Data provided>
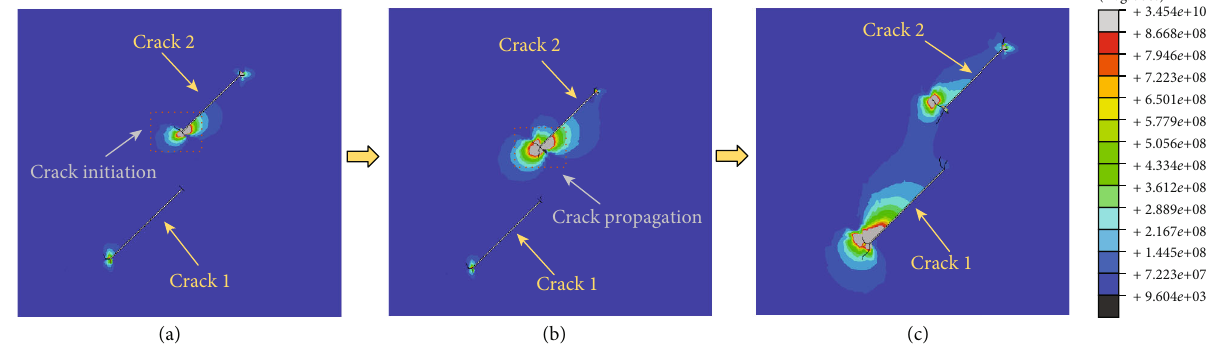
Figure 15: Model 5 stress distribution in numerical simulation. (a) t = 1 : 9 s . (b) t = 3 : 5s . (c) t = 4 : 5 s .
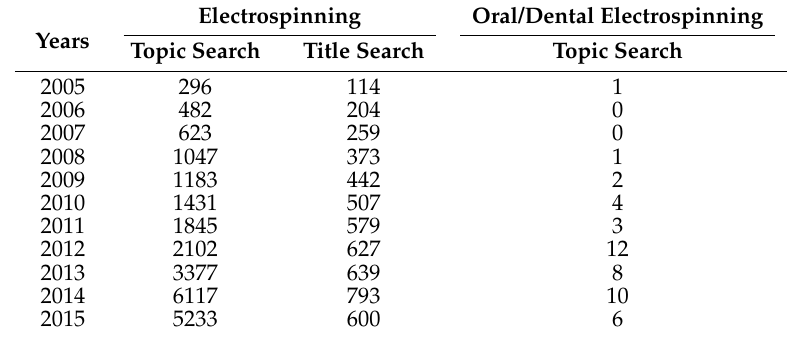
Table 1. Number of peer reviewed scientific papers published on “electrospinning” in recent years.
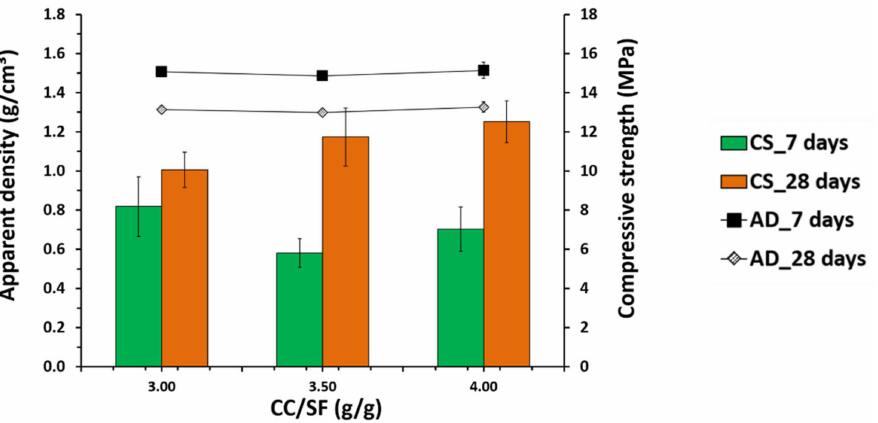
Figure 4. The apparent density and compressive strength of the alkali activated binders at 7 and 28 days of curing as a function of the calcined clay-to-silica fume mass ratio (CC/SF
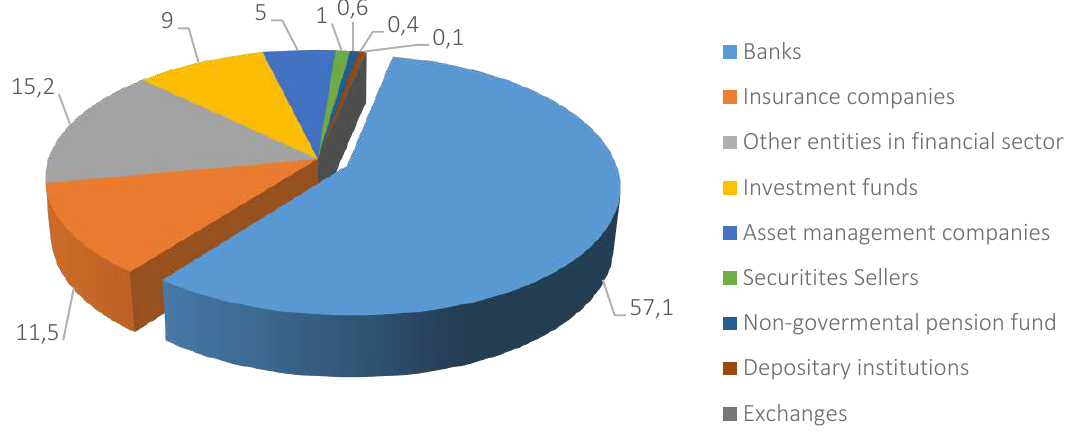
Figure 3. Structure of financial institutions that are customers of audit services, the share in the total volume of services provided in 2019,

Exercise directions>
Give the number of lines in the listing that hold "Figure", with no other words.

Answer area>
3